Cass. pen. Sez. I, Sent., (ud. 06-04-2011) 11-05-2011, n. 18620

Sentenza scelta dal dott. Domenico Cirasole direttore del sito giuridico http://www.gadit.it/

ns. Dott. Iannelli Enzo.
Svolgimento del processo – Motivi della decisione

D.L.A. ricorre per cassazione avverso l’ordinanza 24/27.9.2010 del tribunale di Napoli, in composizione monocratica che, in sede esecutiva rigettava la richiesta volta ad ottenere il riconoscimento del vincolo di continuazione tra reati, realizzato in un arco cronologico ampio, addirittura di circa undici anni dal 19.12.1993 al 5.10.2004, e deduce che la distanza cronologica dei reati in tesi in continuazione non può costituire una causa a preclusiva del nesso di continuazione per l’appunto,una volta che si registri il loro carattere omogeneo.
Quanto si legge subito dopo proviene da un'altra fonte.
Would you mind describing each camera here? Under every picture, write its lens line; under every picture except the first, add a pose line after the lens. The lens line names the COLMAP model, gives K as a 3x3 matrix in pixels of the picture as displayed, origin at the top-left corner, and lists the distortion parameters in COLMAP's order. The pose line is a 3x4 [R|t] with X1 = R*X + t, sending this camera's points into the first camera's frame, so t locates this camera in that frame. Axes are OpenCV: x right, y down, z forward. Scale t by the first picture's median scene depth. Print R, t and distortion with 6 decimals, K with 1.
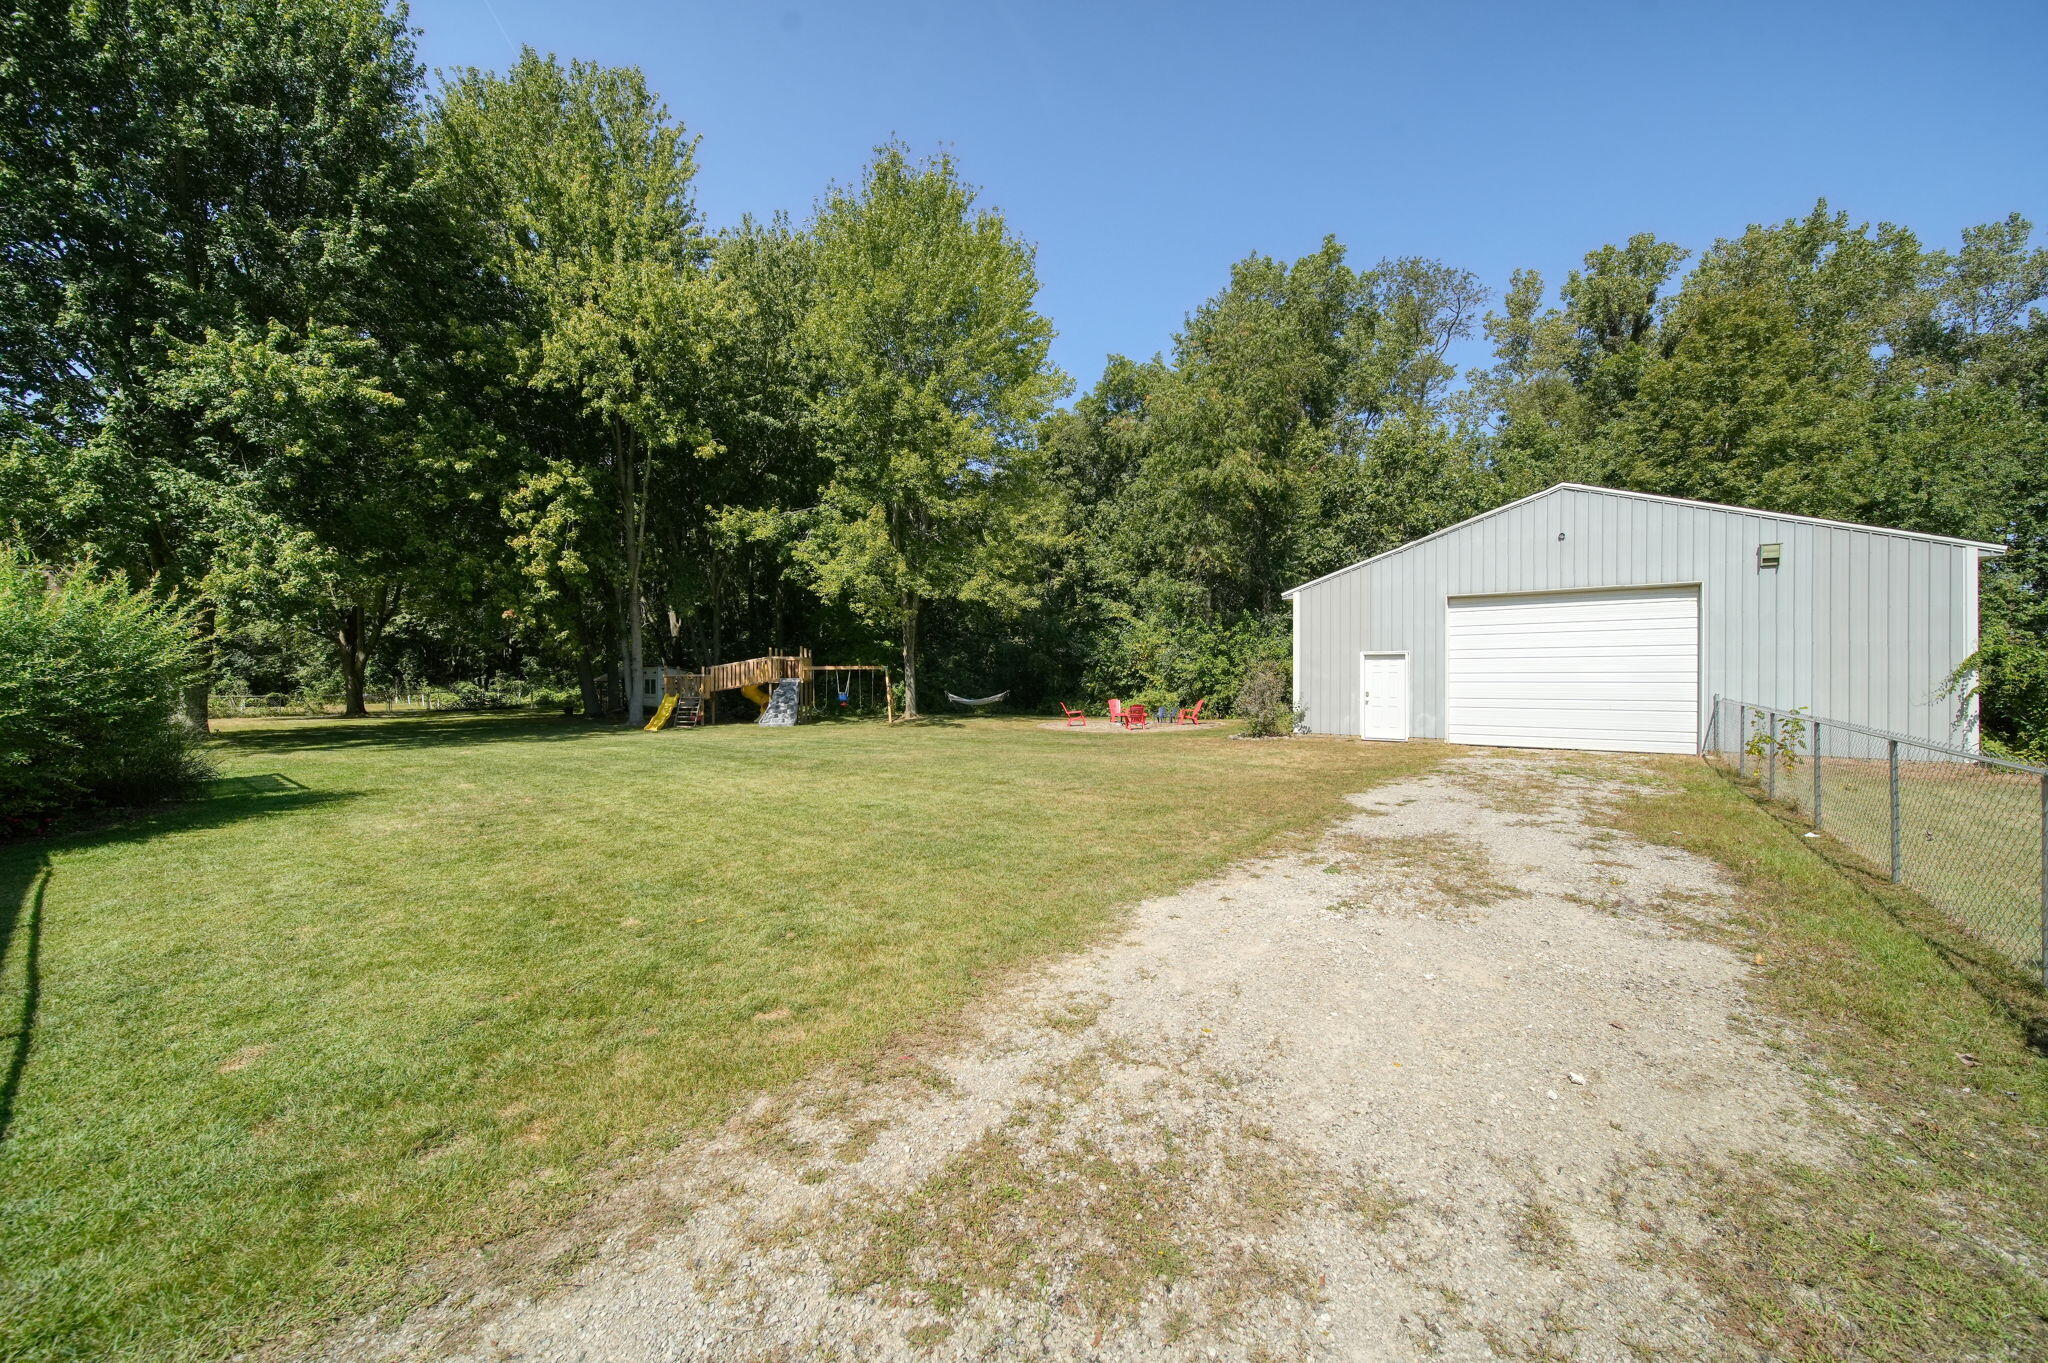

Il ricorso è inammissibile, nel senso che il discorso difensivo vien svolto in astratto, senza riferimento alcuno ai dati concreti da cui sia possibile desumere il medesimo disegno criminoso.

Invero in tema di reato continuato l’identità del disegno criminoso è apprezzabile sulla base degli elementi costituiti dalla distanza cronologica tra i fatti, dalle modalità della condotta, dalla tipologia dei reati, dal bene tutelato, dalla omogeneità delle violazioni, dalla causale, dalle condizioni di tempo e di luogo, anche (soltanto) attraverso la constatazione di alcuni soltanto di detti elementi purchè significativi (Sez. 1, 5.11/2.12.2008, Lombardo, Rv 242098). Vi è bisogno, per configurare il nesso di continuazione, che venga dedotto,in sede di legittimità,qualcosa di più e di diverso: la preventiva ideazione, il preliminare programma di commettere reati,collegati da un nesso finalistico che li accomuna, ideazione, programmazione, nesso finalistico tanto più difficile da configurare tanto più ampio è l’arco di tempo caratterizzante le modalità cronologiche della commissione dei reati. E, sotto questo aspetto, il ricorrente non offre elementi sintomatici deponenti per un tale ideazione programmatica.

Ai sensi dell’art. 616 c.p.p., con il provvedimento che dichiara inammissibile il ricorso, l’imputato che lo ha proposto deve essere condannato al pagamento delle spese del procedimento, nonchè – ravvisandosi profili di colpa nella determinazione della causa di inammissibilità – al pagamento a favore della cassa delle ammende della somma di mille Euro, così equitativamente fissata in ragione dei motivi dedotti.
P.Q.M.

Dichiara inammissibile il ricorso e condanna il ricorrente al pagamento delle spese processuali e al versamento della somma di mille Euro alla cassa delle ammende.

Testo non ufficiale. La sola stampa del bollettino ufficiale ha carattere legale.